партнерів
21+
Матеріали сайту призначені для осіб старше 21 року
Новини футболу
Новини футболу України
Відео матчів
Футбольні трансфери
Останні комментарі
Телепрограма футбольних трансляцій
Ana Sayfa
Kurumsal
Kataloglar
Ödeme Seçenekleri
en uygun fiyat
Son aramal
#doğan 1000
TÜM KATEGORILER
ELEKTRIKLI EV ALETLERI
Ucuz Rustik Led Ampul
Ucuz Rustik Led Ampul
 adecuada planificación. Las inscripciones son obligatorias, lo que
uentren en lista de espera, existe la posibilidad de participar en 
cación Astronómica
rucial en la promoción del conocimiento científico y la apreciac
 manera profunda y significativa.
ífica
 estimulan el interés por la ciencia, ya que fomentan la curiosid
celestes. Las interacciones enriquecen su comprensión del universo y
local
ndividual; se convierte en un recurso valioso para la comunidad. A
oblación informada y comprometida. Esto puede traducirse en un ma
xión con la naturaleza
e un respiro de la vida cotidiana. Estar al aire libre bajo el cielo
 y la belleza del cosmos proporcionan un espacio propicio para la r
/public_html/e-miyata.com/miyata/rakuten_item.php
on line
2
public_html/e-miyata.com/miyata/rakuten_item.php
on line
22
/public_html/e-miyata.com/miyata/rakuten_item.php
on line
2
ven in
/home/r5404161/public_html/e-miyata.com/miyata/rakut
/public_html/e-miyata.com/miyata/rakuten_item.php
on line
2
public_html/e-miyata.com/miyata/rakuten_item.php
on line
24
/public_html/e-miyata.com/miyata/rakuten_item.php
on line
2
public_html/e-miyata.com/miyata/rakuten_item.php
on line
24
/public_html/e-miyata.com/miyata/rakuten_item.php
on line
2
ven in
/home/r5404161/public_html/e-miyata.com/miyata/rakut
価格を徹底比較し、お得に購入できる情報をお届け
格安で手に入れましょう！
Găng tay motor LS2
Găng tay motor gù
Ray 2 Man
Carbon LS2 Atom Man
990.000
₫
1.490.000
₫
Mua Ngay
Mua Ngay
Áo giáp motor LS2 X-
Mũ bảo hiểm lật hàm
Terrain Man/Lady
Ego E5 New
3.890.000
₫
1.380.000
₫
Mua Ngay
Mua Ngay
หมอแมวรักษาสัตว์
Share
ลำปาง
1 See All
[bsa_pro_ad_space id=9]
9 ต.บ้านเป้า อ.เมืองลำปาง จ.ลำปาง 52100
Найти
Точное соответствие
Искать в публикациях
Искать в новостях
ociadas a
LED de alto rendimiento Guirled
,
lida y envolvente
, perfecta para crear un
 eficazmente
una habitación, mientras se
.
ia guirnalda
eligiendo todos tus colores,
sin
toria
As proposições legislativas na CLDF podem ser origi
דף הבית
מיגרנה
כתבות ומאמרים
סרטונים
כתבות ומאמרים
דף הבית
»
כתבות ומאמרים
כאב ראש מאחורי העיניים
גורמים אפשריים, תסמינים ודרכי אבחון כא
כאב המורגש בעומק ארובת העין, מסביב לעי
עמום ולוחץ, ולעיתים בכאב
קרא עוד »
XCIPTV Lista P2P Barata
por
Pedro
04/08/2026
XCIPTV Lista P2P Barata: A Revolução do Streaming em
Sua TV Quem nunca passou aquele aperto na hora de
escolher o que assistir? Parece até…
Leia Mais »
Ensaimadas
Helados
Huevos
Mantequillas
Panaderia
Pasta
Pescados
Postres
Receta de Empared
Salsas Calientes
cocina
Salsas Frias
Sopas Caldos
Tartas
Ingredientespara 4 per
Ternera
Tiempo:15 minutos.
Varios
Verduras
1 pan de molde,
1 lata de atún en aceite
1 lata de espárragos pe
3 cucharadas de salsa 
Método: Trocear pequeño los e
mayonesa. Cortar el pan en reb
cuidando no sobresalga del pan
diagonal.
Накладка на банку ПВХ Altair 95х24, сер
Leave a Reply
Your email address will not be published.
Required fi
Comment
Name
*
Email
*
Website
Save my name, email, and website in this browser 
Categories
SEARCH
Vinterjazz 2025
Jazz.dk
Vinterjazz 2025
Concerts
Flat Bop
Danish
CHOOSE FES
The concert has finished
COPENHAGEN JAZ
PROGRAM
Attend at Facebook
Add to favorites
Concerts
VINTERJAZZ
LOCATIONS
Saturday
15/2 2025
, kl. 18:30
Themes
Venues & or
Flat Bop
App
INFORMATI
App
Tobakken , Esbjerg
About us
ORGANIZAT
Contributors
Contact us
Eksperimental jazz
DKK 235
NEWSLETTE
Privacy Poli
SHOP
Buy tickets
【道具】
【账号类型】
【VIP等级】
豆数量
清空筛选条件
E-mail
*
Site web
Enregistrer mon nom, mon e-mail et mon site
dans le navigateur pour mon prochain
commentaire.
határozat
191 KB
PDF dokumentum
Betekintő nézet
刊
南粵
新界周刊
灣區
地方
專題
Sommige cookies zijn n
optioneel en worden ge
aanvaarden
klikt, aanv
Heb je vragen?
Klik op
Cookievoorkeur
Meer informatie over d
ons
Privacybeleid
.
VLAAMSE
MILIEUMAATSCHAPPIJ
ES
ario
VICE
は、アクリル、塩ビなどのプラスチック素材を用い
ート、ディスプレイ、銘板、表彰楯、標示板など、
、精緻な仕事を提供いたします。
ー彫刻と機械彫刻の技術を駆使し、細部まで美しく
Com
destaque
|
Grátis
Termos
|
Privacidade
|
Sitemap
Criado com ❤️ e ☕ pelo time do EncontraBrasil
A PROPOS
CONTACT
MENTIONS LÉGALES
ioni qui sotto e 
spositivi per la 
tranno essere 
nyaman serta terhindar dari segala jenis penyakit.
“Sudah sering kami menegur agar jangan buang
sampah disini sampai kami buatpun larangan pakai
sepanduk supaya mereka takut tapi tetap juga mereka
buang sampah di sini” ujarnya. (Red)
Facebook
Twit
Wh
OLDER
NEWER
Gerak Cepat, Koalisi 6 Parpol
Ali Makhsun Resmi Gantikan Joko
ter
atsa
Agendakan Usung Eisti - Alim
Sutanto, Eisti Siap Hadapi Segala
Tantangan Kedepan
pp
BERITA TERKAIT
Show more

--

(WHAT THE TASK REQUIRES): Type the data out again, exactly.

(ANSWER AREA):
партнерів
21+
Матеріали сайту призначені для осіб старше 21 року
Новини футболу
Новини футболу України
Відео матчів
Футбольні трансфери
Останні комментарі
Телепрограма футбольних трансляцій
Ana Sayfa
Kurumsal
Kataloglar
Ödeme Seçenekleri
en uygun fiyat
Son aramal
#doğan 1000
TÜM KATEGORILER
ELEKTRIKLI EV ALETLERI
Ucuz Rustik Led Ampul
Ucuz Rustik Led Ampul
 adecuada planificación. Las inscripciones son obligatorias, lo que
uentren en lista de espera, existe la posibilidad de participar en 
cación Astronómica
rucial en la promoción del conocimiento científico y la apreciac
 manera profunda y significativa.
ífica
 estimulan el interés por la ciencia, ya que fomentan la curiosid
celestes. Las interacciones enriquecen su comprensión del universo y
local
ndividual; se convierte en un recurso valioso para la comunidad. A
oblación informada y comprometida. Esto puede traducirse en un ma
xión con la naturaleza
e un respiro de la vida cotidiana. Estar al aire libre bajo el cielo
 y la belleza del cosmos proporcionan un espacio propicio para la r
/public_html/e-miyata.com/miyata/rakuten_item.php
on line
2
public_html/e-miyata.com/miyata/rakuten_item.php
on line
22
/public_html/e-miyata.com/miyata/rakuten_item.php
on line
2
ven in
/home/r5404161/public_html/e-miyata.com/miyata/rakut
/public_html/e-miyata.com/miyata/rakuten_item.php
on line
2
public_html/e-miyata.com/miyata/rakuten_item.php
on line
24
/public_html/e-miyata.com/miyata/rakuten_item.php
on line
2
public_html/e-miyata.com/miyata/rakuten_item.php
on line
24
/public_html/e-miyata.com/miyata/rakuten_item.php
on line
2
ven in
/home/r5404161/public_html/e-miyata.com/miyata/rakut
価格を徹底比較し、お得に購入できる情報をお届け
格安で手に入れましょう！
Găng tay motor LS2
Găng tay motor gù
Ray 2 Man
Carbon LS2 Atom Man
990.000
₫
1.490.000
₫
Mua Ngay
Mua Ngay
Áo giáp motor LS2 X-
Mũ bảo hiểm lật hàm
Terrain Man/Lady
Ego E5 New
3.890.000
₫
1.380.000
₫
Mua Ngay
Mua Ngay
หมอแมวรักษาสัตว์
Share
ลำปาง
1 See All
[bsa_pro_ad_space id=9]
9 ต.บ้านเป้า อ.เมืองลำปาง จ.ลำปาง 52100
Найти
Точное соответствие
Искать в публикациях
Искать в новостях
ociadas a
LED de alto rendimiento Guirled
,
lida y envolvente
, perfecta para crear un
 eficazmente
una habitación, mientras se
.
ia guirnalda
eligiendo todos tus colores,
sin
toria
As proposições legislativas na CLDF podem ser origi
דף הבית
מיגרנה
כתבות ומאמרים
סרטונים
כתבות ומאמרים
דף הבית
»
כתבות ומאמרים
כאב ראש מאחורי העיניים
גורמים אפשריים, תסמינים ודרכי אבחון כא
כאב המורגש בעומק ארובת העין, מסביב לעי
עמום ולוחץ, ולעיתים בכאב
קרא עוד »
XCIPTV Lista P2P Barata
por
Pedro
04/08/2026
XCIPTV Lista P2P Barata: A Revolução do Streaming em
Sua TV Quem nunca passou aquele aperto na hora de
escolher o que assistir? Parece até…
Leia Mais »
Ensaimadas
Helados
Huevos
Mantequillas
Panaderia
Pasta
Pescados
Postres
Receta de Empared
Salsas Calientes
cocina
Salsas Frias
Sopas Caldos
Tartas
Ingredientespara 4 per
Ternera
Tiempo:15 minutos.
Varios
Verduras
1 pan de molde,
1 lata de atún en aceite
1 lata de espárragos pe
3 cucharadas de salsa 
Método: Trocear pequeño los e
mayonesa. Cortar el pan en reb
cuidando no sobresalga del pan
diagonal.
Накладка на банку ПВХ Altair 95х24, сер
Leave a Reply
Your email address will not be published.
Required fi
Comment
Name
*
Email
*
Website
Save my name, email, and website in this browser 
Categories
SEARCH
Vinterjazz 2025
Jazz.dk
Vinterjazz 2025
Concerts
Flat Bop
Danish
CHOOSE FES
The concert has finished
COPENHAGEN JAZ
PROGRAM
Attend at Facebook
Add to favorites
Concerts
VINTERJAZZ
LOCATIONS
Saturday
15/2 2025
, kl. 18:30
Themes
Venues & or
Flat Bop
App
INFORMATI
App
Tobakken , Esbjerg
About us
ORGANIZAT
Contributors
Contact us
Eksperimental jazz
DKK 235
NEWSLETTE
Privacy Poli
SHOP
Buy tickets
【道具】
【账号类型】
【VIP等级】
豆数量
清空筛选条件
E-mail
*
Site web
Enregistrer mon nom, mon e-mail et mon site
dans le navigateur pour mon prochain
commentaire.
határozat
191 KB
PDF dokumentum
Betekintő nézet
刊
南粵
新界周刊
灣區
地方
專題
Sommige cookies zijn n
optioneel en worden ge
aanvaarden
klikt, aanv
Heb je vragen?
Klik op
Cookievoorkeur
Meer informatie over d
ons
Privacybeleid
.
VLAAMSE
MILIEUMAATSCHAPPIJ
ES
ario
VICE
は、アクリル、塩ビなどのプラスチック素材を用い
ート、ディスプレイ、銘板、表彰楯、標示板など、
、精緻な仕事を提供いたします。
ー彫刻と機械彫刻の技術を駆使し、細部まで美しく
Com
destaque
|
Grátis
Termos
|
Privacidade
|
Sitemap
Criado com ❤️ e ☕ pelo time do EncontraBrasil
A PROPOS
CONTACT
MENTIONS LÉGALES
ioni qui sotto e 
spositivi per la 
tranno essere 
nyaman serta terhindar dari segala jenis penyakit.
“Sudah sering kami menegur agar jangan buang
sampah disini sampai kami buatpun larangan pakai
sepanduk supaya mereka takut tapi tetap juga mereka
buang sampah di sini” ujarnya. (Red)
Facebook
Twit
Wh
OLDER
NEWER
Gerak Cepat, Koalisi 6 Parpol
Ali Makhsun Resmi Gantikan Joko
ter
atsa
Agendakan Usung Eisti - Alim
Sutanto, Eisti Siap Hadapi Segala
Tantangan Kedepan
pp
BERITA TERKAIT
Show more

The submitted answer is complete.